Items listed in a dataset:
[Start of Attachment]

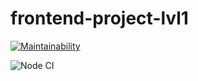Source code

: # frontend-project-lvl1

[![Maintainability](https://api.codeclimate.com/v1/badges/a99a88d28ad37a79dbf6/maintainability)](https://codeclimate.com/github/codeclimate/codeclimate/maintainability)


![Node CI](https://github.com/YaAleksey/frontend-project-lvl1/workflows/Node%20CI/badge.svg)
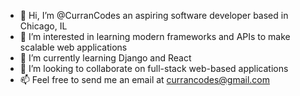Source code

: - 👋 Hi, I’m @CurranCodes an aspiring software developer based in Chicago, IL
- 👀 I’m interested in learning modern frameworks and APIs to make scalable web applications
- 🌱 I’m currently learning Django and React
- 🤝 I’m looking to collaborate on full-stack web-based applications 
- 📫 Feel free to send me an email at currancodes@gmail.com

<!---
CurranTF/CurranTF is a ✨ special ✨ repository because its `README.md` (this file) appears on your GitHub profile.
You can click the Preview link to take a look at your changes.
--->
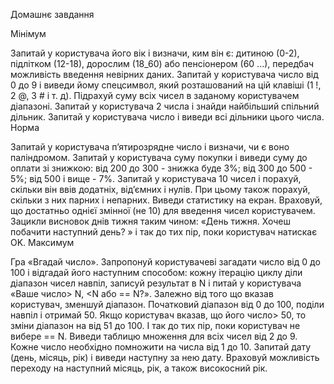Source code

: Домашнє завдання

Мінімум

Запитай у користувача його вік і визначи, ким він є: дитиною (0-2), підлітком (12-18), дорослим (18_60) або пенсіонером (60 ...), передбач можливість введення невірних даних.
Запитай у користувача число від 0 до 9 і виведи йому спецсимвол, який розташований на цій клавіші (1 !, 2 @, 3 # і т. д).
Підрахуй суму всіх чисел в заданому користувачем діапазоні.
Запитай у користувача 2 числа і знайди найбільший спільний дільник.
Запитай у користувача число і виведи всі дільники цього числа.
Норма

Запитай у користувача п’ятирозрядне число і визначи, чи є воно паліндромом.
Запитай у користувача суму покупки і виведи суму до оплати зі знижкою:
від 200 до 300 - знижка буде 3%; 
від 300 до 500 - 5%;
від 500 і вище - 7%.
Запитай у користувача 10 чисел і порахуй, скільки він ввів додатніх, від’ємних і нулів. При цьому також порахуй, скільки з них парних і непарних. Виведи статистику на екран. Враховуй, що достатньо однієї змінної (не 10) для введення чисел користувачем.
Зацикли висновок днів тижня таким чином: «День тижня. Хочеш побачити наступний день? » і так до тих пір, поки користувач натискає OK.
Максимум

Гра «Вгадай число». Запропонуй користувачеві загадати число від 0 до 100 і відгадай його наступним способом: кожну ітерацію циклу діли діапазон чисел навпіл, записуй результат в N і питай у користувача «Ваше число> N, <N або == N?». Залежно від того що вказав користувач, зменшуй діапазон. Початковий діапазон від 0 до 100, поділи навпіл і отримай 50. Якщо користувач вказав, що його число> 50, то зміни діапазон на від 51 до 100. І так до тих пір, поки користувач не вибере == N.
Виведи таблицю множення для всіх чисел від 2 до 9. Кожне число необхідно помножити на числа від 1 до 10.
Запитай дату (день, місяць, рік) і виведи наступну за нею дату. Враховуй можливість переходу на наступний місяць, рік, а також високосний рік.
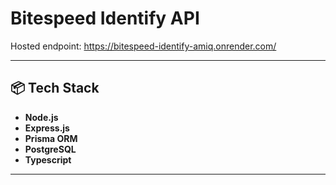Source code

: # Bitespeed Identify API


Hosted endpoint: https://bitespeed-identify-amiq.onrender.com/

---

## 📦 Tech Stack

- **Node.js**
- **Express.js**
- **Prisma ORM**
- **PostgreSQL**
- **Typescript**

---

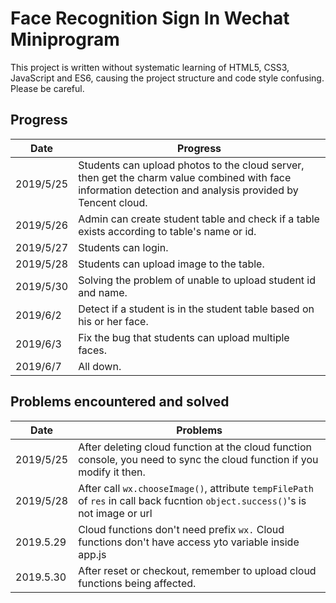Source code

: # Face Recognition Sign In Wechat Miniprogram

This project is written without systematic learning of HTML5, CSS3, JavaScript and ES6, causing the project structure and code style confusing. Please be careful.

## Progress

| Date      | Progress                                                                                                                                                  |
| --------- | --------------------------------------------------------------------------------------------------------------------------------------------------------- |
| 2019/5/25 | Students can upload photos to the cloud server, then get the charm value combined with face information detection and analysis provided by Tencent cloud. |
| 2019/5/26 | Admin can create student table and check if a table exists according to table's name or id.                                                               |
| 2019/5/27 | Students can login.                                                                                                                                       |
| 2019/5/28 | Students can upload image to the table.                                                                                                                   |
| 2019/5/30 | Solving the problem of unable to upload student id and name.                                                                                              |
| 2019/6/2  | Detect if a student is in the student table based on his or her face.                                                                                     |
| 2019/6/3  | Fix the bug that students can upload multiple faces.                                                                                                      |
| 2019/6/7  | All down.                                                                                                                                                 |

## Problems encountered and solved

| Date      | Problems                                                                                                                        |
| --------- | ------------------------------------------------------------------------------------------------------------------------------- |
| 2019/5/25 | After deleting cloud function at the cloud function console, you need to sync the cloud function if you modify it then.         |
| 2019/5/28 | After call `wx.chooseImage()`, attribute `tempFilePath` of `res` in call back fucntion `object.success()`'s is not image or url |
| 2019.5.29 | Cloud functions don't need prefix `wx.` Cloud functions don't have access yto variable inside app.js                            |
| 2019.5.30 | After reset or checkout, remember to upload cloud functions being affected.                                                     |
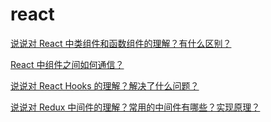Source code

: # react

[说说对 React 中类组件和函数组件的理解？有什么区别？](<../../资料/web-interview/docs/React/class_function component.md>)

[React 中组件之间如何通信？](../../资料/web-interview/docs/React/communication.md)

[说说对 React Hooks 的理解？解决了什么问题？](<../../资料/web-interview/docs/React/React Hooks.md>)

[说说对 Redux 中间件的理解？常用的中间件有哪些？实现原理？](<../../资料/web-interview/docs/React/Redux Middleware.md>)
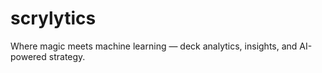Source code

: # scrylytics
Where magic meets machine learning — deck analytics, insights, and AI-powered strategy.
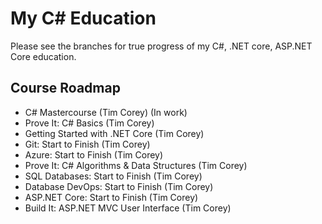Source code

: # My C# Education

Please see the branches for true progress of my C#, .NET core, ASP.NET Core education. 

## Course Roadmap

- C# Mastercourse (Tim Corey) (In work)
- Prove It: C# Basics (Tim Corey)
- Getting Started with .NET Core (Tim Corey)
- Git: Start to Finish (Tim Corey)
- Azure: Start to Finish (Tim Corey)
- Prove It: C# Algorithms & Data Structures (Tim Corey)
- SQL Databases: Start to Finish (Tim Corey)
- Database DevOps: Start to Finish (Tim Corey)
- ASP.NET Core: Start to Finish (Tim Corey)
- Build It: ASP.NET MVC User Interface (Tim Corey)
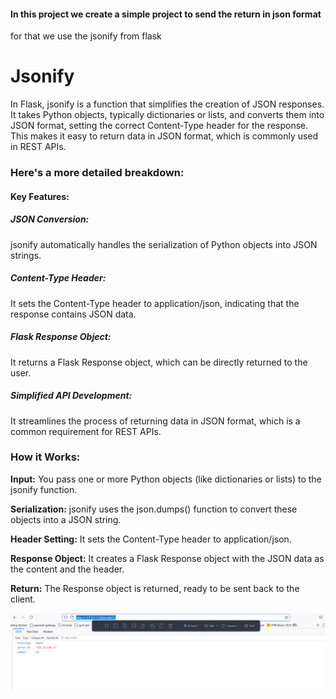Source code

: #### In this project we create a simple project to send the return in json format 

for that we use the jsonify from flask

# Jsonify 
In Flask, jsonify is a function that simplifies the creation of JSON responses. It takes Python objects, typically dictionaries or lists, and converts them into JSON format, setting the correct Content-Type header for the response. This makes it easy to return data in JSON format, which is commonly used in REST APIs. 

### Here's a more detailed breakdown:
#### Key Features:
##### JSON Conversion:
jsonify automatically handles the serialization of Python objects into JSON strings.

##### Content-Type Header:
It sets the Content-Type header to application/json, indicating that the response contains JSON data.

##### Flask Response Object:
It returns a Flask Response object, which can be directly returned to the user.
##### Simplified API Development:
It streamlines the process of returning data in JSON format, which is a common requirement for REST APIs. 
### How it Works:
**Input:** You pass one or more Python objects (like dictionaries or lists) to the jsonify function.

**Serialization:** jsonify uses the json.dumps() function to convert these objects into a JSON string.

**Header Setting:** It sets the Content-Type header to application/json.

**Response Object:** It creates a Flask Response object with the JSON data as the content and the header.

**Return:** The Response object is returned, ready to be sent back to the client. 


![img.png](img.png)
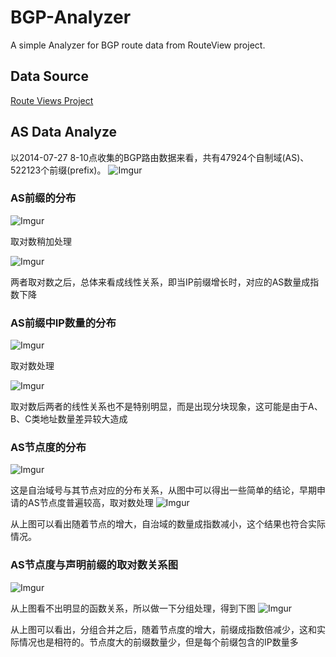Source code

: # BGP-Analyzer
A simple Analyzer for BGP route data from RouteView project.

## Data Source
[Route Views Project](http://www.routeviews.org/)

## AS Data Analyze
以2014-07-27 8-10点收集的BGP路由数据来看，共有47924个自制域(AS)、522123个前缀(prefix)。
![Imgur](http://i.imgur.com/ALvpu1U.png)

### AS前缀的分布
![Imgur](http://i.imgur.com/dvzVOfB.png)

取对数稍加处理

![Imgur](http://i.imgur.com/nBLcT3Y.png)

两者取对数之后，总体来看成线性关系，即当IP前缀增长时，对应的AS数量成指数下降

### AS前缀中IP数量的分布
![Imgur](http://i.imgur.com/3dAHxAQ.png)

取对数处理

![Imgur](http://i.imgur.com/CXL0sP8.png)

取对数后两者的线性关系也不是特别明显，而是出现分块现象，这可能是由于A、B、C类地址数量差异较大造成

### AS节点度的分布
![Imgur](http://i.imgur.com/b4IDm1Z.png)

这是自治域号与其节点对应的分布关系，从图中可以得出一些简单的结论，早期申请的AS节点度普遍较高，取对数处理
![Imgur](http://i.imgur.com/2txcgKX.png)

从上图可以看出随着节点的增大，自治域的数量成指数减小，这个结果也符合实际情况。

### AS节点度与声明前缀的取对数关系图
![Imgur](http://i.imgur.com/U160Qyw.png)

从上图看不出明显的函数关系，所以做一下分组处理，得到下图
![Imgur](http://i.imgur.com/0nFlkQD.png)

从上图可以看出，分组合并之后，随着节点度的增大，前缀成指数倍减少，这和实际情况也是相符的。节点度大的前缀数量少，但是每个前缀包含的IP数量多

[End of Attachment]

Problem details: Filter the entries and copy each line with "image".

Answer for this exercise:
| 2019/5/28 | Students can upload image to the table.                                                                                                                   |
| 2019/5/28 | After call `wx.chooseImage()`, attribute `tempFilePath` of `res` in call back fucntion `object.success()`'s is not image or url |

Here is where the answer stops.